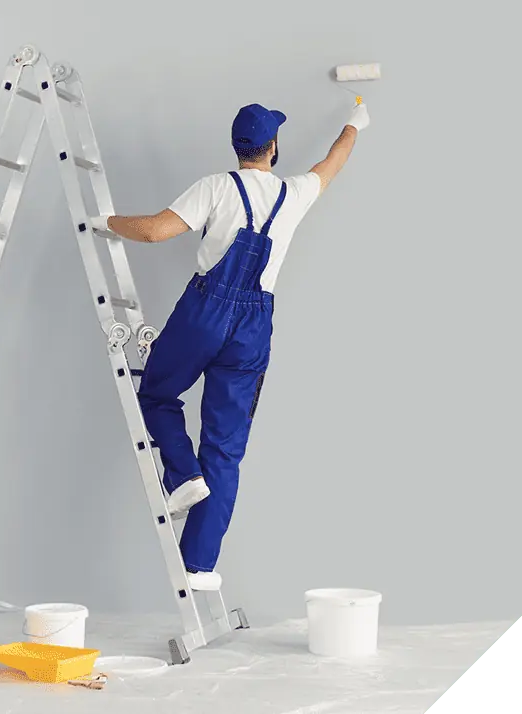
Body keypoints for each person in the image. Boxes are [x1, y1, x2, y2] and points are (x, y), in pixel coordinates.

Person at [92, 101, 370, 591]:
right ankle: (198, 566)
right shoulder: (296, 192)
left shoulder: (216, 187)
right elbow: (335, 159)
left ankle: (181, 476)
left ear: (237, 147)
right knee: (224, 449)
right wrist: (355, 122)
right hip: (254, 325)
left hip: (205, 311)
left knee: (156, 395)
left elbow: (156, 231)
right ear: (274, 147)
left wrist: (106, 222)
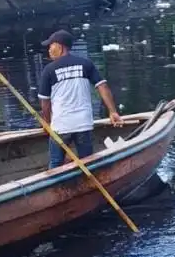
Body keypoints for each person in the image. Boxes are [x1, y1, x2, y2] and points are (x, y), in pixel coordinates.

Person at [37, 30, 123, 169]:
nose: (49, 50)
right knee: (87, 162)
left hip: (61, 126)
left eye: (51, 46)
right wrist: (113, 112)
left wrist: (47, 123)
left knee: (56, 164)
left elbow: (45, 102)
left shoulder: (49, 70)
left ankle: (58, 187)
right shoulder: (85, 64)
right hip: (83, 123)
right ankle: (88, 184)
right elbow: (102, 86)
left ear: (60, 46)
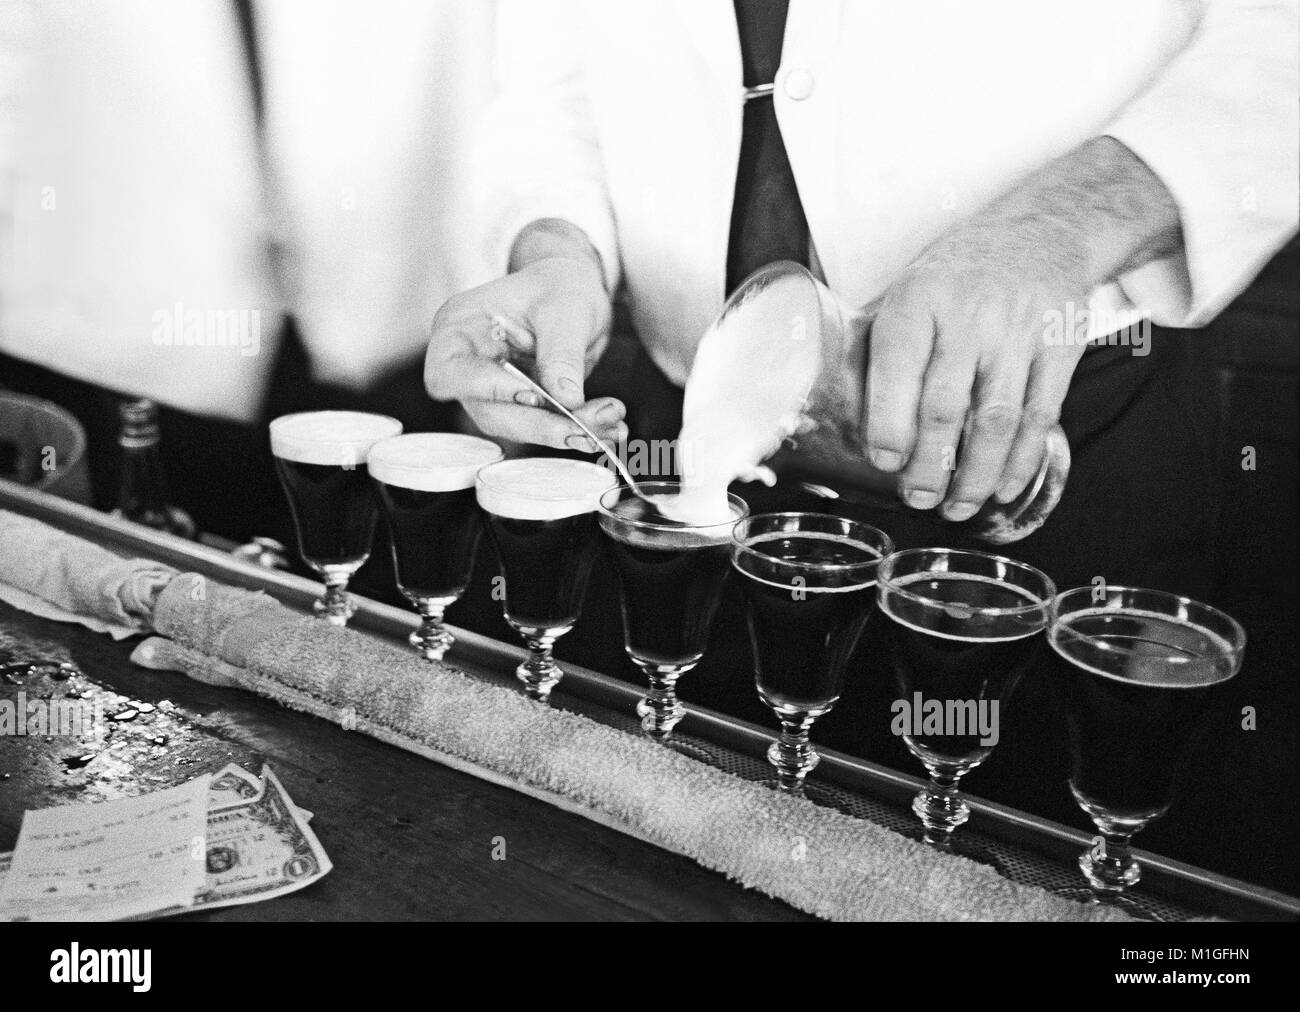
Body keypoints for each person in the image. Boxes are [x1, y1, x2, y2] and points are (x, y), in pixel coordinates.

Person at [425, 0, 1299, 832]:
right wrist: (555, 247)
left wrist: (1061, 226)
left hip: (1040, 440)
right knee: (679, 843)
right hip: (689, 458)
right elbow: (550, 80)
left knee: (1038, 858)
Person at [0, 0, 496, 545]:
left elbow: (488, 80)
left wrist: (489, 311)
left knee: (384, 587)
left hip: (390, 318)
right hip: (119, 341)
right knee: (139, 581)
##############################
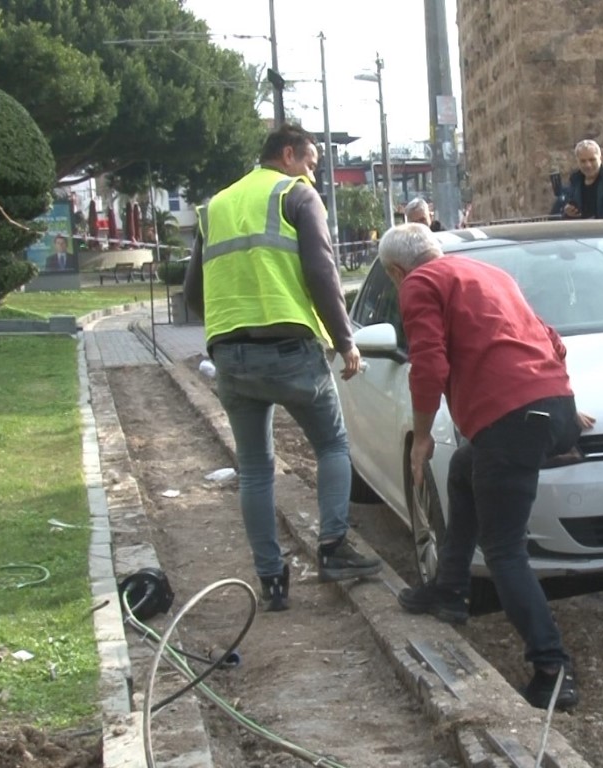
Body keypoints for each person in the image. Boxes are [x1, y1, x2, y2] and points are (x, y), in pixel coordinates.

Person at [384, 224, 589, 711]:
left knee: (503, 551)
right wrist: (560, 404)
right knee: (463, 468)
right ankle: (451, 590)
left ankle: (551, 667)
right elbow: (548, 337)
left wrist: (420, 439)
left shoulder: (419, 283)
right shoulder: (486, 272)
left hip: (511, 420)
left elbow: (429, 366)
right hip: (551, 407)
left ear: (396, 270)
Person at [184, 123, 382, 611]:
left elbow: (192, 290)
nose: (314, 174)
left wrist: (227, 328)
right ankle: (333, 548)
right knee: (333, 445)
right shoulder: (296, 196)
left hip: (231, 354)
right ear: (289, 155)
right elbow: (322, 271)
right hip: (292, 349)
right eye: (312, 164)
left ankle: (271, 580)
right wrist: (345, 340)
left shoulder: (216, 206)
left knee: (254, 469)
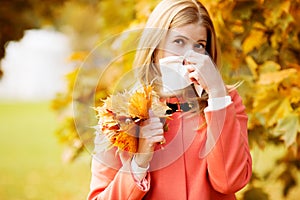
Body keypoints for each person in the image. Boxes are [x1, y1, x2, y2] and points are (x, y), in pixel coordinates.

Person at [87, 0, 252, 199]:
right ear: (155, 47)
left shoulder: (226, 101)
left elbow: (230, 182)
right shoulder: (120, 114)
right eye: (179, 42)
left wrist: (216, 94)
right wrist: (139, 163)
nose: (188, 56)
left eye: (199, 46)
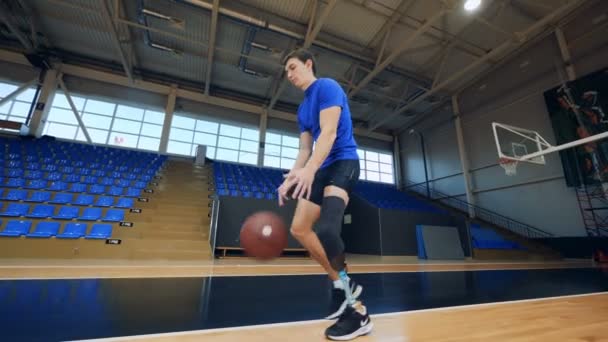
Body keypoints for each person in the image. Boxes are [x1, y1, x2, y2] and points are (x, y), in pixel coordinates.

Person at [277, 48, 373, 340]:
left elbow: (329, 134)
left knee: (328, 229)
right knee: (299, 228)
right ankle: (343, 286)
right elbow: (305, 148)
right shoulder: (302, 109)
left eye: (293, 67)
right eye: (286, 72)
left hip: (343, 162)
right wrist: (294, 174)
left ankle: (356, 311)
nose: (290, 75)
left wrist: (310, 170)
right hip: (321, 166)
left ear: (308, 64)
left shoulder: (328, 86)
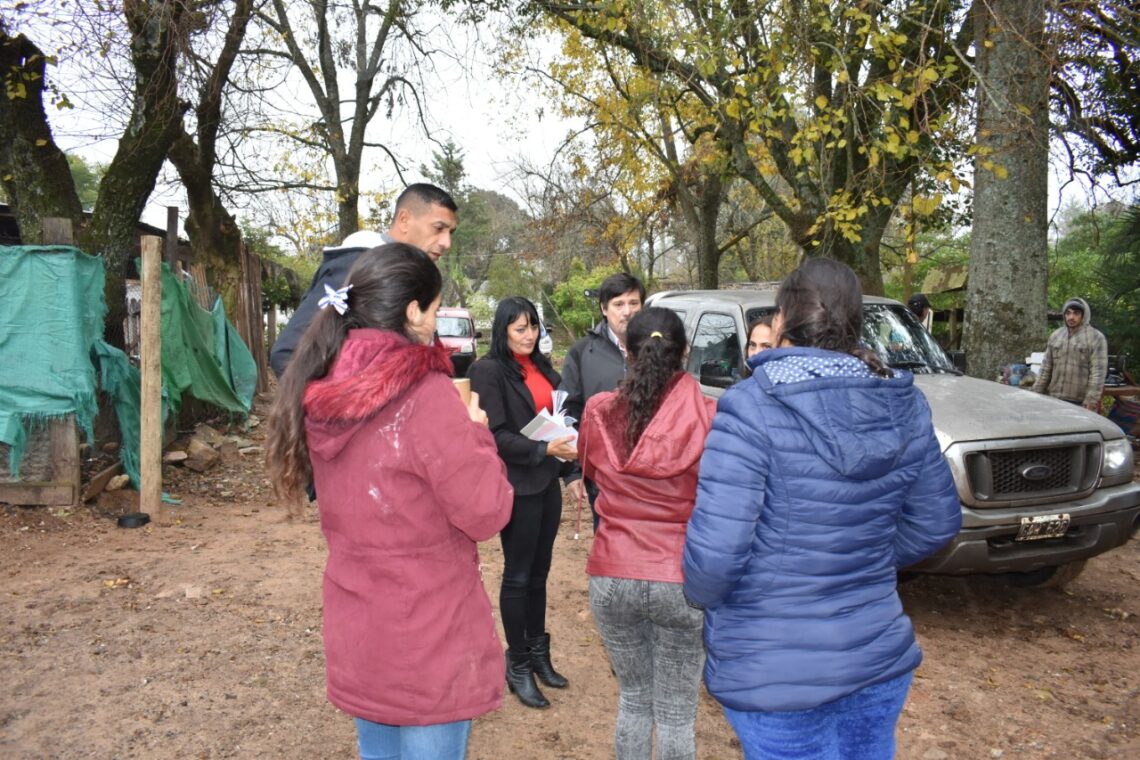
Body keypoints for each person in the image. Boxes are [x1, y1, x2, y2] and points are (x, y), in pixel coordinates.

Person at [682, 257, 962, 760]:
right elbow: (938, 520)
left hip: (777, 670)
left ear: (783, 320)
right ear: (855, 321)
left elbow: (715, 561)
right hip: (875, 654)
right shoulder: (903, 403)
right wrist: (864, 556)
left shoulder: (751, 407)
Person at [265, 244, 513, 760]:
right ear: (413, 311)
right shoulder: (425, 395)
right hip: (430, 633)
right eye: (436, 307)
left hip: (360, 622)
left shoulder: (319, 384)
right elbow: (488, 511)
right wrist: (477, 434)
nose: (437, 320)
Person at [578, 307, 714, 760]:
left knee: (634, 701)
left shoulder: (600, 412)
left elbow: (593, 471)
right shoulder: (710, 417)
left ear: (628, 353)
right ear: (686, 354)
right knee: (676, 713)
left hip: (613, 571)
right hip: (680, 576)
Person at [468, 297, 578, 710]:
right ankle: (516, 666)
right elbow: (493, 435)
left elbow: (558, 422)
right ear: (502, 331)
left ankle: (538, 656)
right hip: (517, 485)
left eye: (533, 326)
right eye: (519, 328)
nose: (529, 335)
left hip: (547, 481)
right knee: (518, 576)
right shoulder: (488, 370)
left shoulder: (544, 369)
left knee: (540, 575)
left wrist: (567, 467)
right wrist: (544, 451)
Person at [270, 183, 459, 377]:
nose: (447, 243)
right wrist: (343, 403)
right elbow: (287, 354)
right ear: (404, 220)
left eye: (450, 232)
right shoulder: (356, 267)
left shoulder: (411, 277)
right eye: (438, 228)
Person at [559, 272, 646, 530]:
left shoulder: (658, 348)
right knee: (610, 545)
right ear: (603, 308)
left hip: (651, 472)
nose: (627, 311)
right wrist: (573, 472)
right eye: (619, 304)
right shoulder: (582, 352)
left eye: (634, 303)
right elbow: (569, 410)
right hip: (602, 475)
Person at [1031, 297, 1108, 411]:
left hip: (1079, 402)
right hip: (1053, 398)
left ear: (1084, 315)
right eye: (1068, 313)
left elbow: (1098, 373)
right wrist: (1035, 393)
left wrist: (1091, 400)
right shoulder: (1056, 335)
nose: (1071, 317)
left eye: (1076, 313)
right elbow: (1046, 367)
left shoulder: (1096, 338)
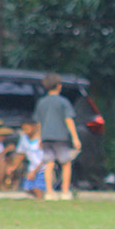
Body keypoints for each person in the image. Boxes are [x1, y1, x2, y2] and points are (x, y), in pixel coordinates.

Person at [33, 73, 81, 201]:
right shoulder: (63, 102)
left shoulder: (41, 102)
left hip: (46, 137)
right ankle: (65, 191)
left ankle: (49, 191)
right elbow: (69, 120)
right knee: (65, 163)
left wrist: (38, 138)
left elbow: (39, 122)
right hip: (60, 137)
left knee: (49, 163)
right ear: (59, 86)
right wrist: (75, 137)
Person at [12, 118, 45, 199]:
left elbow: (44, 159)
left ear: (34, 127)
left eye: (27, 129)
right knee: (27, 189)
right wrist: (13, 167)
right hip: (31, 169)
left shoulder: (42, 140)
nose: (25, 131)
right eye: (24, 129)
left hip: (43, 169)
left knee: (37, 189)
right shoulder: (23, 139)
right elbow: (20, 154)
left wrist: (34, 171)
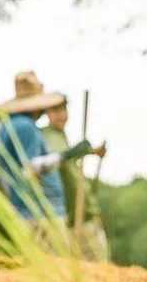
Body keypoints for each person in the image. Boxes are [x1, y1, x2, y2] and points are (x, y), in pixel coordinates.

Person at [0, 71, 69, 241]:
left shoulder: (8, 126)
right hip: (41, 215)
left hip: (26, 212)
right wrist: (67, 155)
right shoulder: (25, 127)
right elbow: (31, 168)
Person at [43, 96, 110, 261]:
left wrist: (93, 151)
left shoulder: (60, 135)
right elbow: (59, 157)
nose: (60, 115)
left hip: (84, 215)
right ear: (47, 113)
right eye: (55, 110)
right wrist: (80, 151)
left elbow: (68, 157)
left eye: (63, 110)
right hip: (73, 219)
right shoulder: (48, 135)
##############################
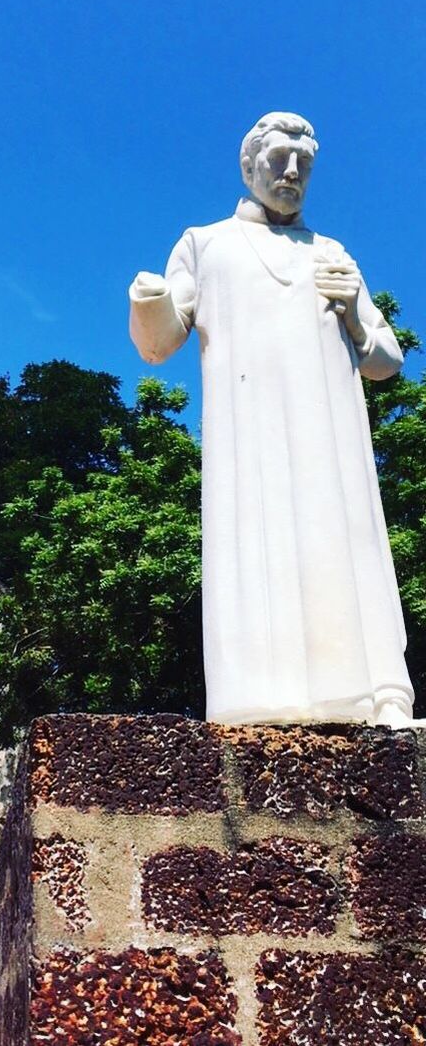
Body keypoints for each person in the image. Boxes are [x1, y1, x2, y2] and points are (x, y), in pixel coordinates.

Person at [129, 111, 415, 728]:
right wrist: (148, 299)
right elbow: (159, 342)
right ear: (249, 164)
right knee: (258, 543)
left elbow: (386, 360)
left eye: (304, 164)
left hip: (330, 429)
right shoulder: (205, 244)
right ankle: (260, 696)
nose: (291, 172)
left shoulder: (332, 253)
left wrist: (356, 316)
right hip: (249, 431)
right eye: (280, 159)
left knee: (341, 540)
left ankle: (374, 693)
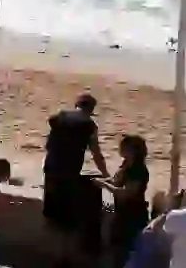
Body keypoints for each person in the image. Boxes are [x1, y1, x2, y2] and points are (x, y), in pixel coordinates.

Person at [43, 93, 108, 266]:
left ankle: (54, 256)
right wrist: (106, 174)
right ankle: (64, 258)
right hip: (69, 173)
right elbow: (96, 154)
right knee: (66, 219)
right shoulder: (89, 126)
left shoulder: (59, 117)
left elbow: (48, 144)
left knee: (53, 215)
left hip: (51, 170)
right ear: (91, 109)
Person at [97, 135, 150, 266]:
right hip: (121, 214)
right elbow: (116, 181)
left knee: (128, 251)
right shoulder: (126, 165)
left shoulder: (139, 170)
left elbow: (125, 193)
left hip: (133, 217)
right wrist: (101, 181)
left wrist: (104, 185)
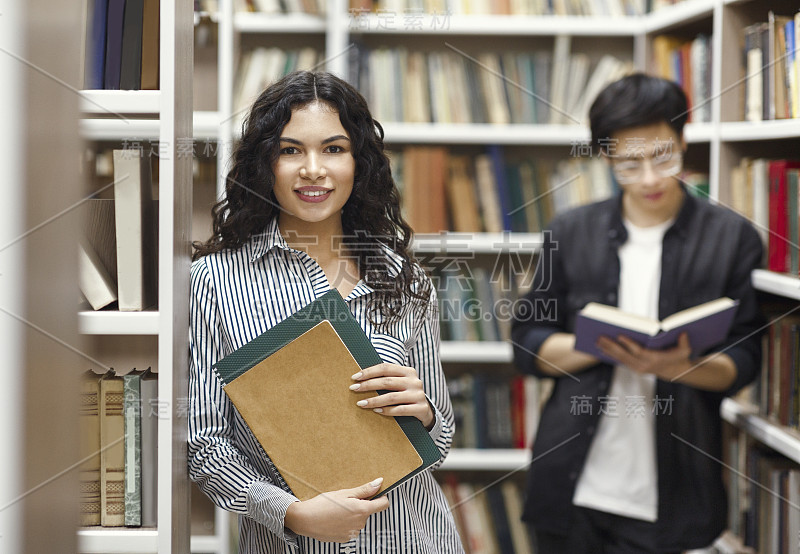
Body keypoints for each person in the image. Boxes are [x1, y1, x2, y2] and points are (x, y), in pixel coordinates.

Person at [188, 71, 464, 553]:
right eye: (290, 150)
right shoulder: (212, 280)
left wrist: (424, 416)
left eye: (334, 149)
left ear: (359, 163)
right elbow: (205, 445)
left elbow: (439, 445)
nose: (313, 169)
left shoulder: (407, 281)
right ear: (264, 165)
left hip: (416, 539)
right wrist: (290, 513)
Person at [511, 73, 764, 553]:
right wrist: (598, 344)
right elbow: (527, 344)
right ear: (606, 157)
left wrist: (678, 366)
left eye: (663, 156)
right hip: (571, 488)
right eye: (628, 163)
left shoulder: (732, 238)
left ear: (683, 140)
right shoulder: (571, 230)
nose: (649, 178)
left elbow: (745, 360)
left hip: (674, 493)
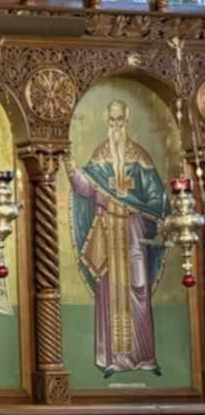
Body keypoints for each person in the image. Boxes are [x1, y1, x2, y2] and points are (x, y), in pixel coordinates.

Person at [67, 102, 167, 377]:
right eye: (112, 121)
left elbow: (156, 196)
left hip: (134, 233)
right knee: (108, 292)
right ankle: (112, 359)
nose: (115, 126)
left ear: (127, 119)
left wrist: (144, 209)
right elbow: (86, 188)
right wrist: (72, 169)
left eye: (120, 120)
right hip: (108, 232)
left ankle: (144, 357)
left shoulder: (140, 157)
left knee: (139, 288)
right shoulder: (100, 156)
##############################
Goal of the exercise: Would you please reproduce the entries above, starting at the line with "left hip: (231, 354)" and stopping after the line with "right shoulder: (903, 403)"? Omit any pictures.

Result for this exercise:
left hip: (231, 354)
right ear: (289, 155)
right elbow: (322, 271)
right hip: (292, 349)
right eye: (312, 164)
left ankle: (271, 580)
right wrist: (345, 340)
left shoulder: (216, 206)
left knee: (254, 469)
Body keypoints for each person in the image. Boxes are [x1, y1, x2, y2] and points are (x, y), in pixel coordinates.

Person at [87, 0, 252, 199]:
right ear: (155, 47)
left shoulder: (226, 101)
left elbow: (230, 182)
right shoulder: (120, 114)
right eye: (179, 42)
left wrist: (216, 94)
right wrist: (139, 163)
nose: (188, 56)
left eye: (199, 46)
Body keypoints for each person in the image. Boxes are [x1, y1, x2, y2] and points are (x, y), in pixel coordinates.

Person at [277, 48, 373, 340]:
left elbow: (329, 134)
left knee: (328, 229)
right knee: (299, 228)
right ankle: (343, 286)
right elbow: (305, 148)
right shoulder: (302, 109)
left eye: (293, 67)
right eye: (286, 72)
left hip: (343, 162)
right wrist: (294, 174)
left ankle: (356, 311)
nose: (290, 75)
left wrist: (310, 170)
right hip: (321, 166)
left ear: (308, 64)
left shoulder: (328, 86)
Body keypoints for each person in the image. Boxes are [x1, y1, x2, y2] and points are (x, y), in pixel coordinates.

Person at [682, 257, 962, 760]:
right elbow: (938, 520)
left hip: (777, 670)
left ear: (783, 320)
right ear: (855, 321)
left elbow: (715, 561)
right hip: (875, 654)
right shoulder: (903, 403)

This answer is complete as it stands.